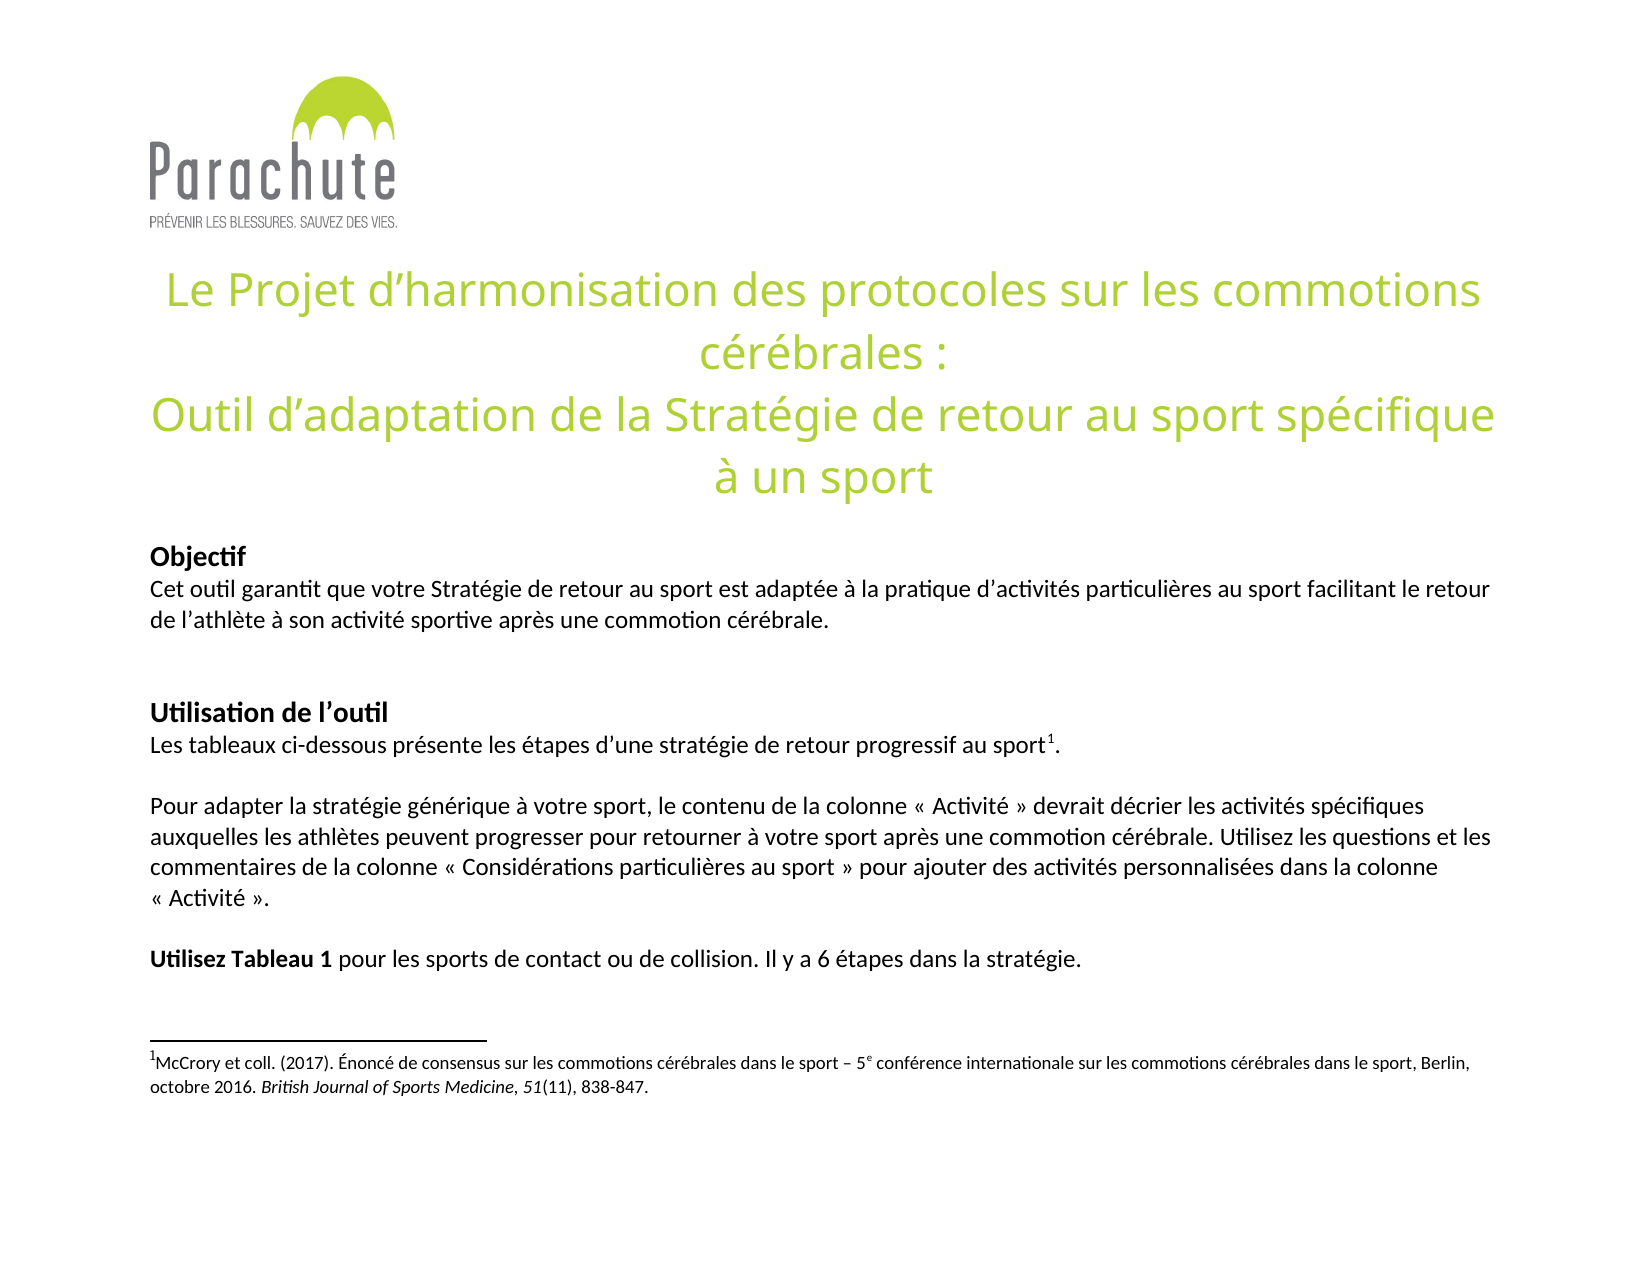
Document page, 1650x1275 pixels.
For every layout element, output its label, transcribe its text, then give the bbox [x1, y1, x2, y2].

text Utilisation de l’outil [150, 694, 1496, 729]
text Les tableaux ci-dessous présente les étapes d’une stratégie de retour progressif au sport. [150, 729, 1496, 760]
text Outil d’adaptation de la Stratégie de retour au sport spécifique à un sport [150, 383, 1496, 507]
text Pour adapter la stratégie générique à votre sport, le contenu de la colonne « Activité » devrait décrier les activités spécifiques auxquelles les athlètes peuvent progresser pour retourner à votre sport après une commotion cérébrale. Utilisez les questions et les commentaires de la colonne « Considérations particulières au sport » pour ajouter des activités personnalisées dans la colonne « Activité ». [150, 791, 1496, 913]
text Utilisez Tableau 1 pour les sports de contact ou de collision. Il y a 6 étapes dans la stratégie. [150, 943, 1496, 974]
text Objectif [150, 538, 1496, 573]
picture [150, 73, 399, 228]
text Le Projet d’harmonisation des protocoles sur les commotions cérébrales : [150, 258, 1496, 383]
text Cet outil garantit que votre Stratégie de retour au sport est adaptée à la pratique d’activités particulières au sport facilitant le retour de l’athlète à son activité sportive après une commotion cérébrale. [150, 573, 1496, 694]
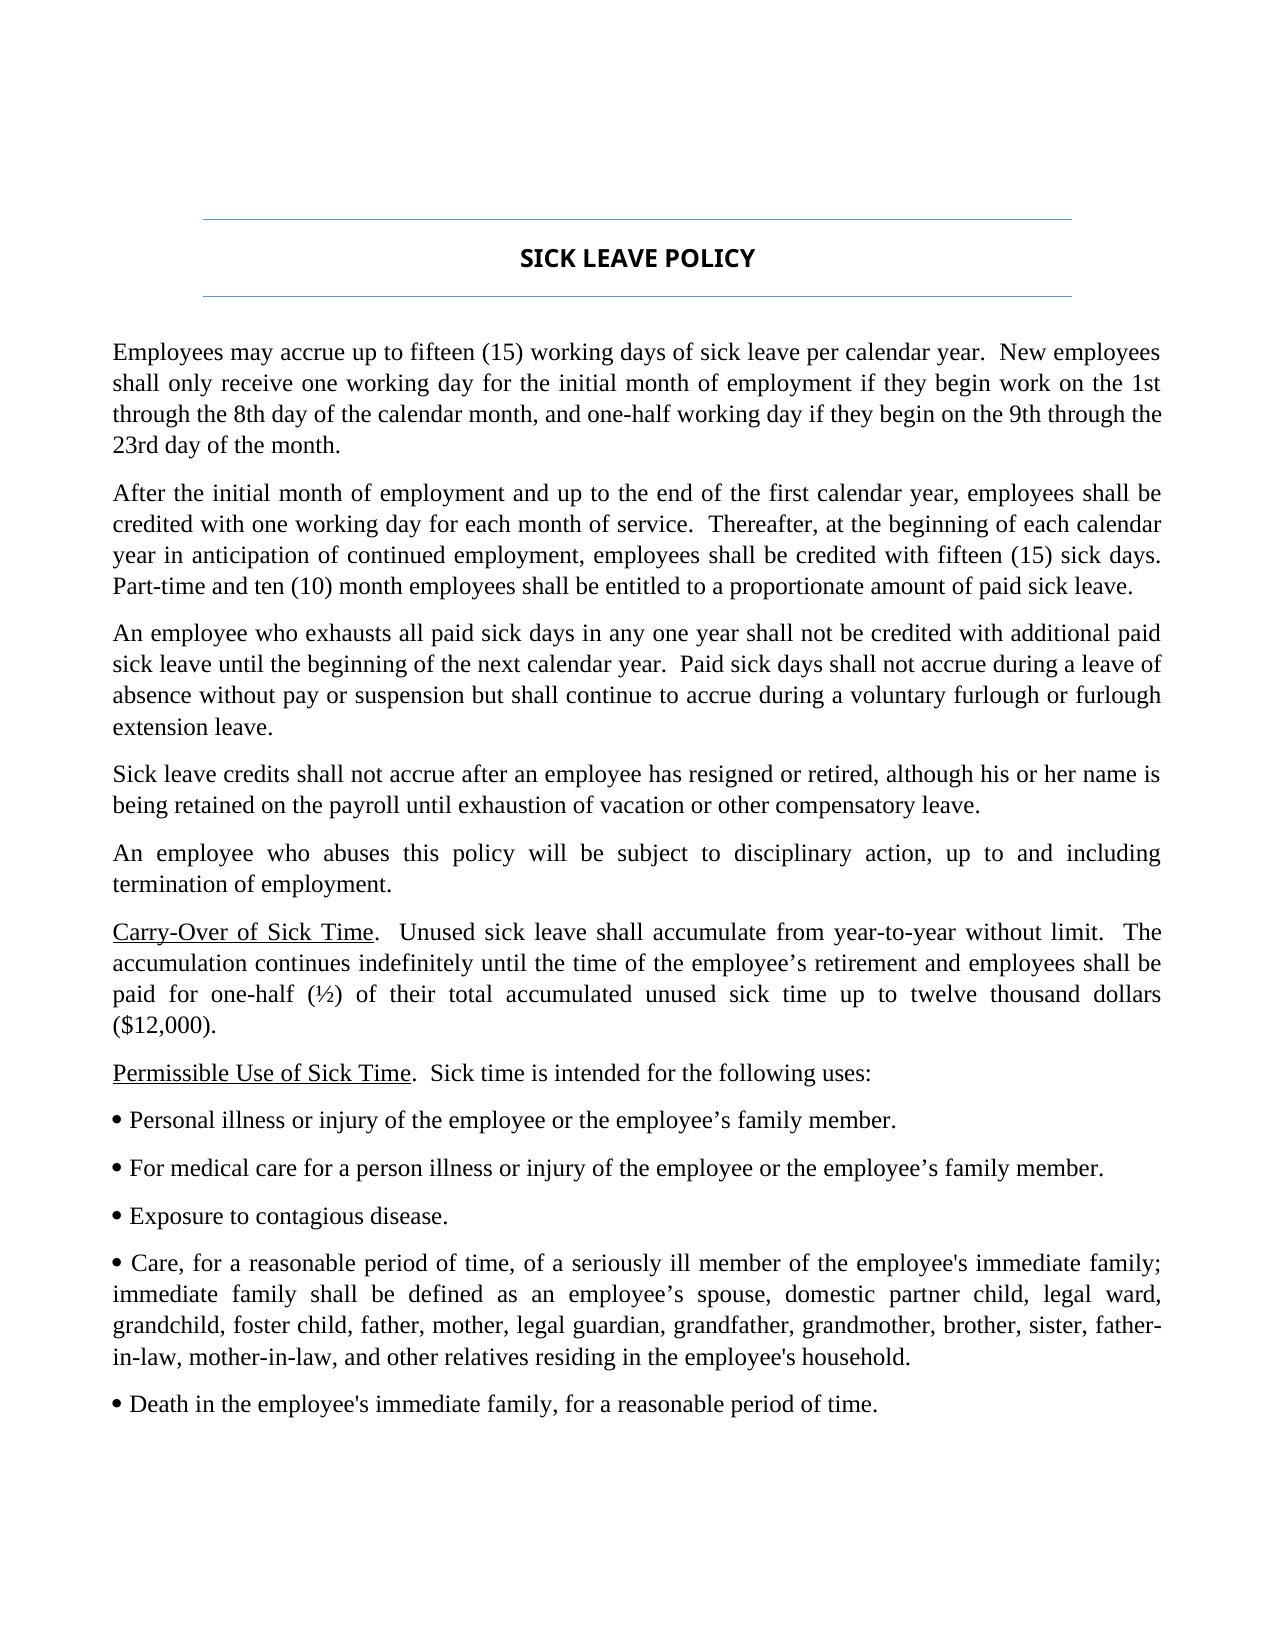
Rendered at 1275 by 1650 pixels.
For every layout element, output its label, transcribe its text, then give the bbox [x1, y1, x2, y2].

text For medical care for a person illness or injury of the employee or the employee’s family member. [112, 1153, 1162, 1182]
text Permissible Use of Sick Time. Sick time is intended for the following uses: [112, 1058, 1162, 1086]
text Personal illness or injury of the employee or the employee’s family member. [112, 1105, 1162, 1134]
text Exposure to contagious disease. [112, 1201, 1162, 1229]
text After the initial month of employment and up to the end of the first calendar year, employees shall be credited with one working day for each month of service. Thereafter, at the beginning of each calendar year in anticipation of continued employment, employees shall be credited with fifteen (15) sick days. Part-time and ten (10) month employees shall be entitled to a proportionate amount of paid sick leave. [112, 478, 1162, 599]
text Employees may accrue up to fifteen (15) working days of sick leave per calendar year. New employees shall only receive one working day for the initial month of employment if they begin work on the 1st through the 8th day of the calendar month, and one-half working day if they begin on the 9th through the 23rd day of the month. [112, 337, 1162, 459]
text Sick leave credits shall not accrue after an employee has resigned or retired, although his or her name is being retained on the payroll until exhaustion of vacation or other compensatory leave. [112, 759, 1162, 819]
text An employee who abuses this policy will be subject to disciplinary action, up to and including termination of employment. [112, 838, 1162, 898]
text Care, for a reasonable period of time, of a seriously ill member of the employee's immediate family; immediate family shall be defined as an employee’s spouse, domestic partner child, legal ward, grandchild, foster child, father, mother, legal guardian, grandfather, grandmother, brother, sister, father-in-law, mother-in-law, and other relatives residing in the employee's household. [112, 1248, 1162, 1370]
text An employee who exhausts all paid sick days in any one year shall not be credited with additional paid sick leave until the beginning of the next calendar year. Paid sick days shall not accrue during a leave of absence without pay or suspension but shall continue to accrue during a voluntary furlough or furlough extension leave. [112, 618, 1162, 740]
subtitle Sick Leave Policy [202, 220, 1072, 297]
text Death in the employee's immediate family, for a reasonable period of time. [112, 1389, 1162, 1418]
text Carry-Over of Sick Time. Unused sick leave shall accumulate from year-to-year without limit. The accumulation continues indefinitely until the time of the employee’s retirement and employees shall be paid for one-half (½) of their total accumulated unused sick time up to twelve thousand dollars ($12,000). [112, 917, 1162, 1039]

○ ○ ○ ○ ○

**What is expected:**
Would you please show every line of the material above that includes the string "initial"?

**The answer:**
text After the initial month of employment and up to the end of the first calendar year, employees shall be credited with one working day for each month of service. Thereafter, at the beginning of each calendar year in anticipation of continued employment, employees shall be credited with fifteen (15) sick days. Part-time and ten (10) month employees shall be entitled to a proportionate amount of paid sick leave. [112, 478, 1162, 599]
text Employees may accrue up to fifteen (15) working days of sick leave per calendar year. New employees shall only receive one working day for the initial month of employment if they begin work on the 1st through the 8th day of the calendar month, and one-half working day if they begin on the 9th through the 23rd day of the month. [112, 337, 1162, 459]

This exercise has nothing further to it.